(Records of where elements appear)
========================================================================
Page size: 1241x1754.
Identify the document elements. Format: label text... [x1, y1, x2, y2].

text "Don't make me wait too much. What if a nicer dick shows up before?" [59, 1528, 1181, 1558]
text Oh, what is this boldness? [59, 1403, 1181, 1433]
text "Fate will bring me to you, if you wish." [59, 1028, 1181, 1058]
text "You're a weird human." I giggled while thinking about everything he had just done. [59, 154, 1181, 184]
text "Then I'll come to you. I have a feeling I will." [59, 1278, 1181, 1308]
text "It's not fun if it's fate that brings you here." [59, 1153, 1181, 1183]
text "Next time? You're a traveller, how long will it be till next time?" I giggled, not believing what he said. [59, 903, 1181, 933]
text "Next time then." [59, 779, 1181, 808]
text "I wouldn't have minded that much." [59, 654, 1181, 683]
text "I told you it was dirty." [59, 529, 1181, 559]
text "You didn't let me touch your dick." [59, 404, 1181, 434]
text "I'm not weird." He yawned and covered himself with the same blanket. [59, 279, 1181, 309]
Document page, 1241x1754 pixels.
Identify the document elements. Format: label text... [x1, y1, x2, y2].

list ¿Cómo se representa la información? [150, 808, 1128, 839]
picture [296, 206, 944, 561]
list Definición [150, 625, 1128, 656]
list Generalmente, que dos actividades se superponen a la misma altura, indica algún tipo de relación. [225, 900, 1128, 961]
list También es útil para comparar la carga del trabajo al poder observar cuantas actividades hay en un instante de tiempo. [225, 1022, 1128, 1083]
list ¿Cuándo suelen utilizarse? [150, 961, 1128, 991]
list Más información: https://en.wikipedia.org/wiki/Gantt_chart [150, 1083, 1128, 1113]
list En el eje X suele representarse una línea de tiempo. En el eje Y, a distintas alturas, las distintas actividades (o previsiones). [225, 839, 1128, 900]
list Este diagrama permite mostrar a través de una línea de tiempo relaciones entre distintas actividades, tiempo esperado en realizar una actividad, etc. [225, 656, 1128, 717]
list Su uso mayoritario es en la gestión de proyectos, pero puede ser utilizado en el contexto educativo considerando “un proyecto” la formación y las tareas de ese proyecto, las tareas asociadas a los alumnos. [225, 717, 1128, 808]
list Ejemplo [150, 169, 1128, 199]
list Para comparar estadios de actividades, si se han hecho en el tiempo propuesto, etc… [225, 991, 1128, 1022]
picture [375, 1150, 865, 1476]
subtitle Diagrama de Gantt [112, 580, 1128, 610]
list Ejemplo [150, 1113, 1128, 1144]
========================================================================
What to produce ▸ Could you output every line of the data above as a numbered list, skipping the blank lines?

Result of this task ▸
1. Page size: 1241x1754.
2. Identify the document elements. Format: label text... [x1, y1, x2, y2].
3. text "Don't make me wait too much. What if a nicer dick shows up before?" [59, 1528, 1181, 1558]
4. text Oh, what is this boldness? [59, 1403, 1181, 1433]
5. text "Fate will bring me to you, if you wish." [59, 1028, 1181, 1058]
6. text "You're a weird human." I giggled while thinking about everything he had just done. [59, 154, 1181, 184]
7. text "Then I'll come to you. I have a feeling I will." [59, 1278, 1181, 1308]
8. text "It's not fun if it's fate that brings you here." [59, 1153, 1181, 1183]
9. text "Next time? You're a traveller, how long will it be till next time?" I giggled, not believing what he said. [59, 903, 1181, 933]
10. text "Next time then." [59, 779, 1181, 808]
11. text "I wouldn't have minded that much." [59, 654, 1181, 683]
12. text "I told you it was dirty." [59, 529, 1181, 559]
13. text "You didn't let me touch your dick." [59, 404, 1181, 434]
14. text "I'm not weird." He yawned and covered himself with the same blanket. [59, 279, 1181, 309]
15. Document page, 1241x1754 pixels.
16. Identify the document elements. Format: label text... [x1, y1, x2, y2].
17. list ¿Cómo se representa la información? [150, 808, 1128, 839]
18. picture [296, 206, 944, 561]
19. list Definición [150, 625, 1128, 656]
20. list Generalmente, que dos actividades se superponen a la misma altura, indica algún tipo de relación. [225, 900, 1128, 961]
21. list También es útil para comparar la carga del trabajo al poder observar cuantas actividades hay en un instante de tiempo. [225, 1022, 1128, 1083]
22. list ¿Cuándo suelen utilizarse? [150, 961, 1128, 991]
23. list Más información: https://en.wikipedia.org/wiki/Gantt_chart [150, 1083, 1128, 1113]
24. list En el eje X suele representarse una línea de tiempo. En el eje Y, a distintas alturas, las distintas actividades (o previsiones). [225, 839, 1128, 900]
25. list Este diagrama permite mostrar a través de una línea de tiempo relaciones entre distintas actividades, tiempo esperado en realizar una actividad, etc. [225, 656, 1128, 717]
26. list Su uso mayoritario es en la gestión de proyectos, pero puede ser utilizado en el contexto educativo considerando “un proyecto” la formación y las tareas de ese proyecto, las tareas asociadas a los alumnos. [225, 717, 1128, 808]
27. list Ejemplo [150, 169, 1128, 199]
28. list Para comparar estadios de actividades, si se han hecho en el tiempo propuesto, etc… [225, 991, 1128, 1022]
29. picture [375, 1150, 865, 1476]
30. subtitle Diagrama de Gantt [112, 580, 1128, 610]
31. list Ejemplo [150, 1113, 1128, 1144]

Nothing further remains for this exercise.